The emperor's worst headache was the army itself. Starved for taxes, he was unable to maintain a force that could withstand the ever-strengthening barbarian onslaughts.

With the moral decay of republican resolve, the army became more and more a reserve of non-Romans, half-Romanized barbarian mercenaries and servants sent in the stead of freemen who couldn't be bothered. . .Military levies, sent to the great estates, met such resistance that influential landowners were allowed to send money, instead of men, to the army.

There are, no doubt, lessons here for the contemporary reader. The changing character of the native population, brought about through unremarked pressures on porous borders; the creation of an increasingly unwieldy and rigid bureaucracy, whose own survival becomes its overriding goal; the despising of the military and the avoidance of its service by established families, while its offices present unprecedented opportunity for marginal men to whom its ranks had once been closed; the lip service paid to values long dead; the pretense that we still are what we once were; the increasing concentrations of the populace into richer and poorer by way of a corrupt tax system, and the desperation that inevitably follows; the aggrandizement of executive power at the expense of the legislature; ineffectual legislation promulgated with great show; the moral vocation of the man at the top to maintain order at all costs, while growing blind to the cruel dilemmas of ordinary life-these are all themes with which our world is familiar, nor are they the God-given property of any party or political point of view, even though we often act as if they were. At least, the emperor could not heap his economic burdens on posterity by creating long-term public debt, for floating capital had not yet been conceptualized. The only kinds of wealth worth speaking of were the fruits of the earth.

Though it is easy for us to perceive the wild instability of the Roman Imperium in its final days, it was not easy for the Romans. Rome, the Eternal City, had been untouchable since the Celts of Gaul had sacked it by surprise in 390 B.C. In the ensuing eight centuries Rome built itself into the world's only superpower, unassailable save for the occasional war on a distant border. The Gauls had long since become civilized Romans, and Rome offered the same Romanization to anyone who wanted it-sometimes, as with the Jews, whether they wanted it or not. Normally, though, everyone was dying to be Roman. As Theodoric, the homely king of the Ostrogoths, was fond of saying: "An able Goth wants to be like a Roman; only a poor Roman would want to be like a Goth."

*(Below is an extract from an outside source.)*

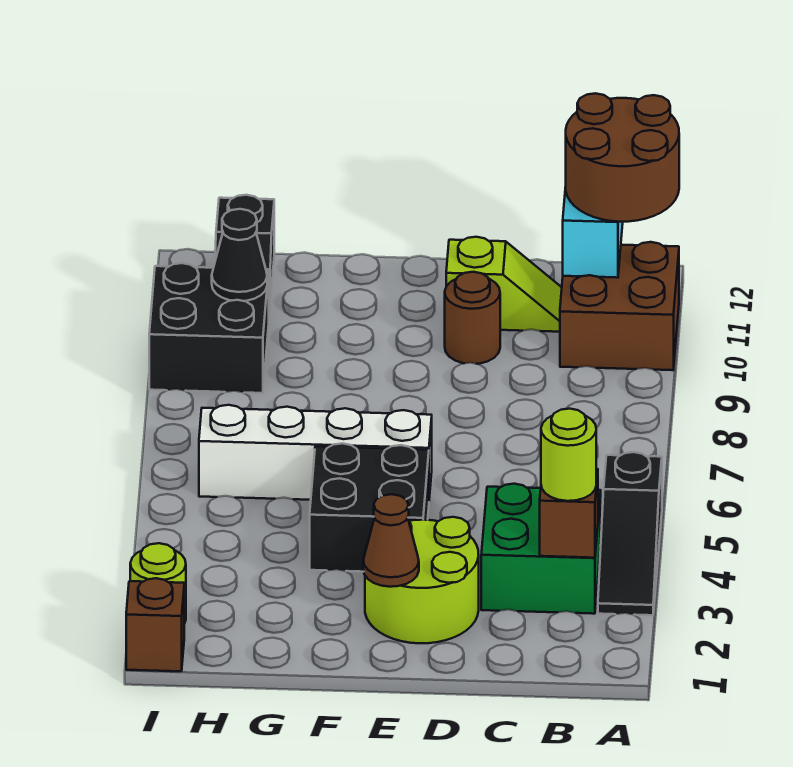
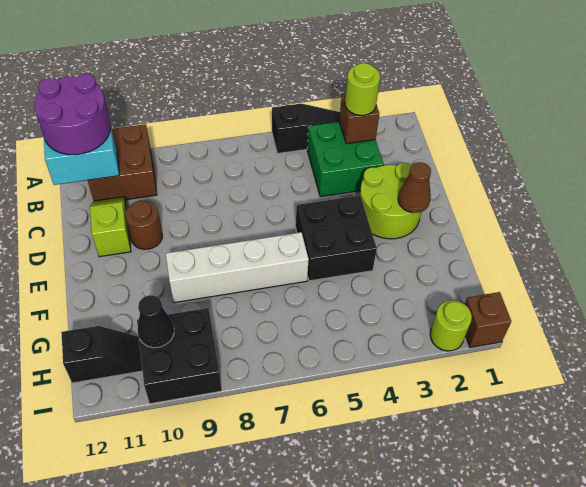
brown 2x2 round brick [566,93,679,222] -> purple 2x2 round brick [34,74,111,155]
white 1x4 brick [199,405,432,500] -> white 1x4 brick turned to [166,232,309,303]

We are clearly being invaded. In California we have a 20-40 billion dollar deficit in the State buget. This is due almost entirely to illegal immigration and the devastation is wreaks upon us from crime, schools, hospitals, housing, and all else.

Our Democrat Assembly prefers to tax us to make up the difference, to drive us to bankruptcy and despair. They actually believe they can get the rich to pay their "fair share" by ruining businesses and incentive.

Eventually, all those who can afford to, will leave the state (or the country, as the Romans left for the East - Constantinople). For a little while, because of the recall, we had hope. But with Bush's immigration amnesty proposal, we are doomed.